→ FRAGMENT STRONY:
+++

Nasza Loteria SR - pasek na kartach artykułów

Tak wielokrotny morderca "Skorpion" uciekał z wrocławskiego więzienia. Znamy szczegóły

Andrzej Zwoliński
Andrzej Zwoliński
Krzysztof Gawlik, pseudonim Skorpion próbował uciec z Zakładu Karnego przy ulicy Kleczkowskiej we Wrocławiu.
Krzysztof Gawlik, pseudonim Skorpion próbował uciec z Zakładu Karnego przy ulicy Kleczkowskiej we Wrocławiu. Gazeta Wrocławska
Dotarliśmy do szczegółów próby ucieczki z celi, podjętej na początku sierpnia przez Krzysztof Gawlika o pseudonimie Skorpion. To jeden z najgroźniejszych wrocławskich przestępców, wielokrotny morderca. O tym, że kolejny już raz próbował uciec z więzienia, pisaliśmy przed tygodniem. Teraz nieoficjalnie wiemy, że wszystko wyglądało zupełnie inaczej niż powiedział nam rzecznik Zakładu Karnego Nr 1 przy ulicy Kleczkowskiej. Wielokrotny zabójca, wyposażony w linę, podobno zdołał przebić ścianę celi, znajdującej się na parterze jednego z pawilonów. Strażnicy zatrzymali go niemal w ostatnim momencie, gdy przeciskał się już na zewnątrz.

Krzysztof Gawlik to jeden z najgroźniejszych i najbardziej brutalnych, wielokrotnych morderców w powojennej Polsce. Na koncie ma pięć zabójstw z użyciem pistoletu maszynowego skorpion z tłumikiem – stąd jego pseudonim. Od lat przebywał na oddziale dla niebezpiecznych więźniów Zakładu Karnego przy ulicy Kleczkowskiej we Wrocławiu.

Z relacji osób, które chcą zachować anonimowość wynika, że to co zrobił Gawlik, wyglądało niemal tak jak w słynnym amerykańskim filmie „Skazani na Shawshank”.

+++

→ DOSTARCZONE DANE:

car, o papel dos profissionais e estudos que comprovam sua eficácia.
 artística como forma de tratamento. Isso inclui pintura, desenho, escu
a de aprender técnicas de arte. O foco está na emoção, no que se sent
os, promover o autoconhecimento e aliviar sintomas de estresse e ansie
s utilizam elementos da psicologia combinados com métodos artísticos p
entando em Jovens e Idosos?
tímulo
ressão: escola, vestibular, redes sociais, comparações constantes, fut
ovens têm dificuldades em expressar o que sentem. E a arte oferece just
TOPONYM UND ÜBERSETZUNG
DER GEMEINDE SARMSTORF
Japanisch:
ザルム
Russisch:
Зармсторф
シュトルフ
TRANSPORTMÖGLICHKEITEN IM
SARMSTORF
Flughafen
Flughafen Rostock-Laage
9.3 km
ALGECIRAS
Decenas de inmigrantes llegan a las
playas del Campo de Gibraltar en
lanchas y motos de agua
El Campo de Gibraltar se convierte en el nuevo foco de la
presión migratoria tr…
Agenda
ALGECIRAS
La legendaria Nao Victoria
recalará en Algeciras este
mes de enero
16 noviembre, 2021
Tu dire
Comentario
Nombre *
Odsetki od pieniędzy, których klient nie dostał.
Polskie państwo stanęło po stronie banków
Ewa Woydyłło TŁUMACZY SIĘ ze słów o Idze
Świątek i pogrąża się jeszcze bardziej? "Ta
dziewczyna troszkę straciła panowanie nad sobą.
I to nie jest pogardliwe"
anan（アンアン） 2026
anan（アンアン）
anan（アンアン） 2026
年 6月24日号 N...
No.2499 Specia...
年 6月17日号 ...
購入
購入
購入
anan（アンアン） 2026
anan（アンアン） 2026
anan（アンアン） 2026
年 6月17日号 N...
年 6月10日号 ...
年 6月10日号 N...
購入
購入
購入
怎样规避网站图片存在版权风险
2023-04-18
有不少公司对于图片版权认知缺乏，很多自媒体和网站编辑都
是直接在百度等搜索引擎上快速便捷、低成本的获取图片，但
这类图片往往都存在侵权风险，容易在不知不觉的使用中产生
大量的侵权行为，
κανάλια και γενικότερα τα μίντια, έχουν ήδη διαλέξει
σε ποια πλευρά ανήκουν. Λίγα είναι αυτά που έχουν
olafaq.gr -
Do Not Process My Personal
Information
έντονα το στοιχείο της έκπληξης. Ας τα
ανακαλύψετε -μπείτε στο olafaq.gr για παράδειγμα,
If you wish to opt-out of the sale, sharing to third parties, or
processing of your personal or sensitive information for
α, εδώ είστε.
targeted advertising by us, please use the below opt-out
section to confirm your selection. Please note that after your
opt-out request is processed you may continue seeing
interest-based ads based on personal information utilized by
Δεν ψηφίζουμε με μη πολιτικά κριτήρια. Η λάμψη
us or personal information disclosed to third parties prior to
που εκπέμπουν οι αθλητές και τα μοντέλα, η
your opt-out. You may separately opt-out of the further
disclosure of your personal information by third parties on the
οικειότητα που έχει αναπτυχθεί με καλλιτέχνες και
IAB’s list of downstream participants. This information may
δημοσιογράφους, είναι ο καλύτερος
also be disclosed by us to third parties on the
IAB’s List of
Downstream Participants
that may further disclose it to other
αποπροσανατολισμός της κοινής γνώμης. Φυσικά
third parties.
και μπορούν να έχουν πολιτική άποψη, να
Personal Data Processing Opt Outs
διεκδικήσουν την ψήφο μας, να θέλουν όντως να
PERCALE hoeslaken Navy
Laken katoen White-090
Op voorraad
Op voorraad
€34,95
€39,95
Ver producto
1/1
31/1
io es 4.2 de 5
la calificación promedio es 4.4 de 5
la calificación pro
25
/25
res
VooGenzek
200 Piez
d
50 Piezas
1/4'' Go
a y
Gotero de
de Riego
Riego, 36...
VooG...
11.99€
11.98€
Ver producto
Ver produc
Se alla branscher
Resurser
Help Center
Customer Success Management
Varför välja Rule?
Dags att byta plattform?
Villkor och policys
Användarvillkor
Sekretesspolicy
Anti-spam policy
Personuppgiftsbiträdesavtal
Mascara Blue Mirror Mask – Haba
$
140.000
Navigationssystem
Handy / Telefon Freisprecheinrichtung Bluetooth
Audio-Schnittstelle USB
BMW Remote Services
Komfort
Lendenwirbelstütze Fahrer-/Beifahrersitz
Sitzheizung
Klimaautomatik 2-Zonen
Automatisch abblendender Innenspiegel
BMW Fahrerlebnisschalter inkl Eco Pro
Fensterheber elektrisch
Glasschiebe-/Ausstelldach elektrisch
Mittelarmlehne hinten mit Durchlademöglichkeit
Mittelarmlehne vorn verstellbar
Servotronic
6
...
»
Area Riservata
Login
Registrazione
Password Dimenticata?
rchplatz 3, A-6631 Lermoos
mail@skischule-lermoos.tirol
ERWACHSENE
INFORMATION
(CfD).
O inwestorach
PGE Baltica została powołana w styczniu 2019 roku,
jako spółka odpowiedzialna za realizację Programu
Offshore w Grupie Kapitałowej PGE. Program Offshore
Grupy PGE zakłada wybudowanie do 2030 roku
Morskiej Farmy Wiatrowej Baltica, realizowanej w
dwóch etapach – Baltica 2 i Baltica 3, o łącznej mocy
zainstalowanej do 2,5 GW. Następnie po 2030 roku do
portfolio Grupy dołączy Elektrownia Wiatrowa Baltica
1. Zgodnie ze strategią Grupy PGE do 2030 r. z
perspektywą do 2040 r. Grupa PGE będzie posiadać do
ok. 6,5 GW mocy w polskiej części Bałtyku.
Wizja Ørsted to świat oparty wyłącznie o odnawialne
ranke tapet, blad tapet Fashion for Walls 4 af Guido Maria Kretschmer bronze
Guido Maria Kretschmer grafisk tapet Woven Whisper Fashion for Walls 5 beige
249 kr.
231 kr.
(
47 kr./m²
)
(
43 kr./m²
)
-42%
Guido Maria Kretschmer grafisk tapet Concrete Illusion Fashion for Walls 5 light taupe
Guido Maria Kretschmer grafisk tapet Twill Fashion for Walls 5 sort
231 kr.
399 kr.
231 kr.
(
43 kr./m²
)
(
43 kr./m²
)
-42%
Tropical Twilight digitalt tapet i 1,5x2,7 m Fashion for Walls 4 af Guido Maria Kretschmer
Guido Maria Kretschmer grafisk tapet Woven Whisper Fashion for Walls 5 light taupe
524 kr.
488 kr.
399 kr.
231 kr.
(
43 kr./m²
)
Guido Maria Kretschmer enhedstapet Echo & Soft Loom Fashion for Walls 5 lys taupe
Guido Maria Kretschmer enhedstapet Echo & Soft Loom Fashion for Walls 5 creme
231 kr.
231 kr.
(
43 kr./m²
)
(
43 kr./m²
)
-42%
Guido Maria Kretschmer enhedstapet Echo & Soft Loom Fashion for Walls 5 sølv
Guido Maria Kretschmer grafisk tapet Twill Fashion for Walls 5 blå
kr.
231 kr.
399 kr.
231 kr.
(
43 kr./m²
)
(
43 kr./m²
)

+++

→ ZESTAW ZADAŃ:
(1) Przepisz fragment artykułu o próbie ucieczki Skorpiona od „Krzysztof Gawlik to” do „więźniów Zakładu Karnego przy ulicy Kleczkowskiej we Wrocławiu.”, zastępując „powojennej Polsce” słowami „współczesnej Europie”.
(2) Dopisz dalszą część artykułu o próbie ucieczki Skorpiona, zaczynając od miejsca, w którym kończy się jego tekst.
Rekordy nie mają żadnego związku z artykułem o próbie ucieczki Skorpiona.

→ ODPOWIEDZI PO KOLEI:
(1)
Krzysztof Gawlik to jeden z najgroźniejszych i najbardziej brutalnych, wielokrotnych morderców w współczesnej Europie. Na koncie ma pięć zabójstw z użyciem pistoletu maszynowego skorpion z tłumikiem – stąd jego pseudonim. Od lat przebywał na oddziale dla niebezpiecznych więźniów Zakładu Karnego przy ulicy Kleczkowskiej we Wrocławiu.

(2)
Skorpion przy pomocy metalowego płaskownika wyjętego ze swojej pryczy, niezauważony przez strażników, zdołał wygrzebać pokaźny otwór w ścianie celi. Poniemiecki, wilgotny mur z cegieł okazał się przeszkodą dość łatwą do pokonania. Po mocniejszym naruszeniu zaprawy, cegły dało się swobodnie wyciągać rękami. Podobno w ciągu dwóch nocy udało mu się usunąć na tyle dużo cegieł, wyciągnąć ramę okna i poluzować kratę, że był w stanie dość swobodnie przecisnąć się na więzienny dziedziniec. Do podjęcia próby, dodatkowo mogło zachęcić go, to że jego cela znajdowała się na parterze pawilonu. Skorpion staranie wybrał miejsce w którym przebił ścianę – tuż pod oknem, częściowo zasłoniętym przez pryczę i niewidocznym dla strażników, monitorujących w nocy przez wizjer, co się dzieje w celi. Groźny zabójca przygotował 12-metrową linę z hakiem, przy pomocy której zamierzał pokonać więzienny mur, oddzielający dziedziniec od ulicy. Linę sporządził z koca i z powiązanych woreczków od chleba. Hak wykonał z części taboretu. Strażnicy zauważyli go niemal w ostatniej chwili - gdy przeciskał się na zewnątrz celi.

Jak dowiedzieliśmy się nieoficjalnie, to że Gawlik mógł niepostrzeżenie przez całą noc drążyć dziurę w ścianie, wynikało z mocno osłabionej obsady Zakładu Karnego we Wrocławiu. W więzieniu brakuje tak wielu pracowników, ze część posterunków pozostaje nieobsadzona lub ich obsada jest niewystarczająca. - Ludzie wykonują często obowiązki dwóch, czy trzech osób. Nie wiadomo, czy w nocy, gdy Gawlik drążył dziurę w ścianie, ktokolwiek w ogóle zaglądał do jego celi – usłyszeliśmy od naszego informatora.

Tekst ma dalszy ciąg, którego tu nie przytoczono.